City once flirted with the idea of a suspended tramway in downtown core
A recent news report highlighting a long-term plan by the City of Laval to create a surface tramway along Saint-Martin Blvd. recalled that a former city administration once entertained the idea of an elevated tramway being built along a different route, also in Laval’s downtown core.
Street-level tram
The report on Montreal’s La Presse news site (and republished by the Toronto-based news service Torstar) noted that although Laval has begun to extensively consult its residents on the future of the downtown area, very little has been said until now about the surface tramway project.
According to La Presse, the plan, if adopted by city council in a few months, would lead to in-depth studies in the next five years. Technical and financial feasibility analyses would be held over a five to 10-year span.
Preliminary work on the project suggests the tramway would allow passengers to board trams at the corner of Chomedey Blvd. on the western fringe of Laval’s emerging downtown sector and travel three kilometres to Laval Blvd., the eastern edge.
Part of PPU plan
The surface tramway plan is described in the special planning program (PPU) now underway for the downtown. Initial designs show the tramway line at the centre of Saint-Martin Blvd., with other lanes set up for automobiles and bicycles.
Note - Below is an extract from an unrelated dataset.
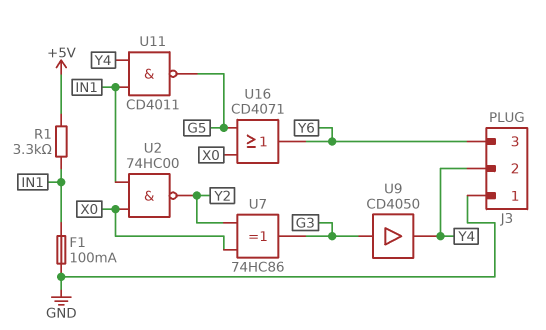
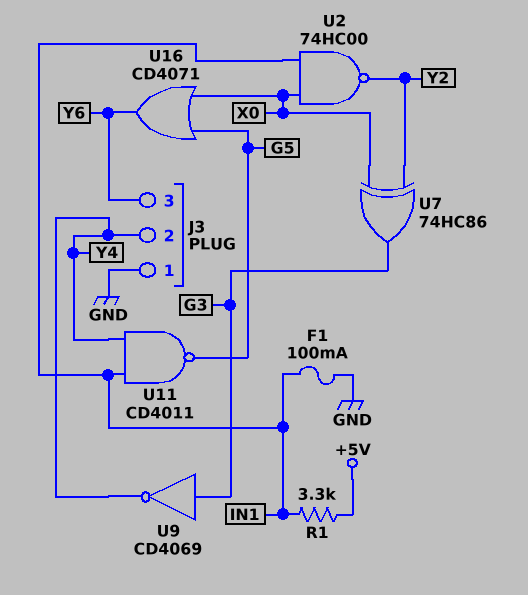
U9: buffer CD4050 (in G3, out Y4) -> NOT CD4069 (in G3, out Y4)

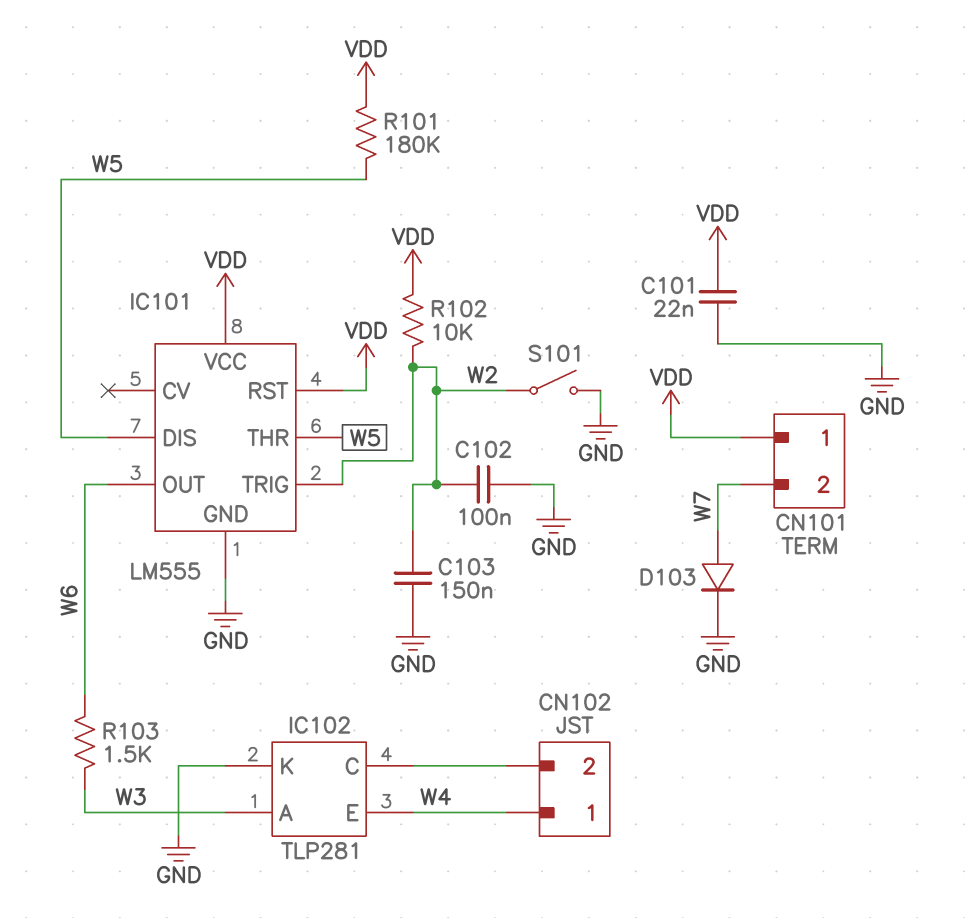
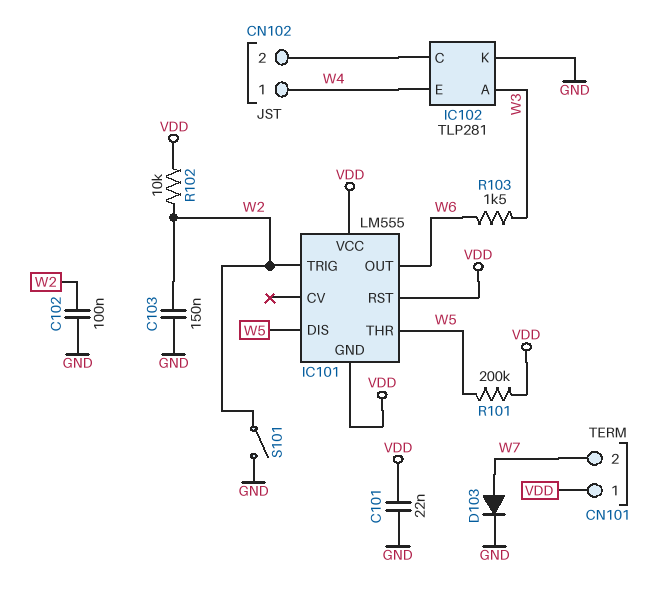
IC101 pin GND: GND -> VDD
R101: 180k (VDD, W5) -> 200k (VDD, W5)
If the project is taken seriously, it would not the first time Laval has flirted with trams – albeit trams of a different type. Following the opening of Laval’s three Metro stations in 2007, former mayor Gilles Vaillancourt came up with the idea in 2011 of an elevated tramway to reduce road congestion and encourage public transit.
Elevated plan abandoned
At that time, city officials suggested the elevated line would start at Montmorency station and end at Carrefour Laval. Although a feasibility study was commissioned, the project was abandoned when Place Bell was built and the Société de transport de Laval revised its plans. As well, Vaillancourt resigned from office in 2012, probably also contributing to the project being abandoned.
According to the Laval News’s coverage of the elevated tramway’s announcement a decade ago, the Agence métropolitaine de transport (a forerunner to the Réseau de transport métropolitain) and Hydro Quebec also supported the project. A number of major cities in the world – including New York, Portland, Lisbon, Singapore and Rio de Janeiro – all operated cable car systems similar to the one Laval wanted to implement at the time.
Elevated pros and cons
While aerial tramways have certain distinct advantages (they are quiet, operate constantly, are inexpensive to build and don’t need drivers in the individual cable cabins), according to an information handout issued by the STL back then, they also have disadvantages.
Among those, the towers and cables for aerial tramways can be intrusive in neighbourhoods, they are sometimes costly for cities to insure, some transit users shun the cable car cabins because of fear of closed spaces, and they are slower on average than buses for transporting passengers.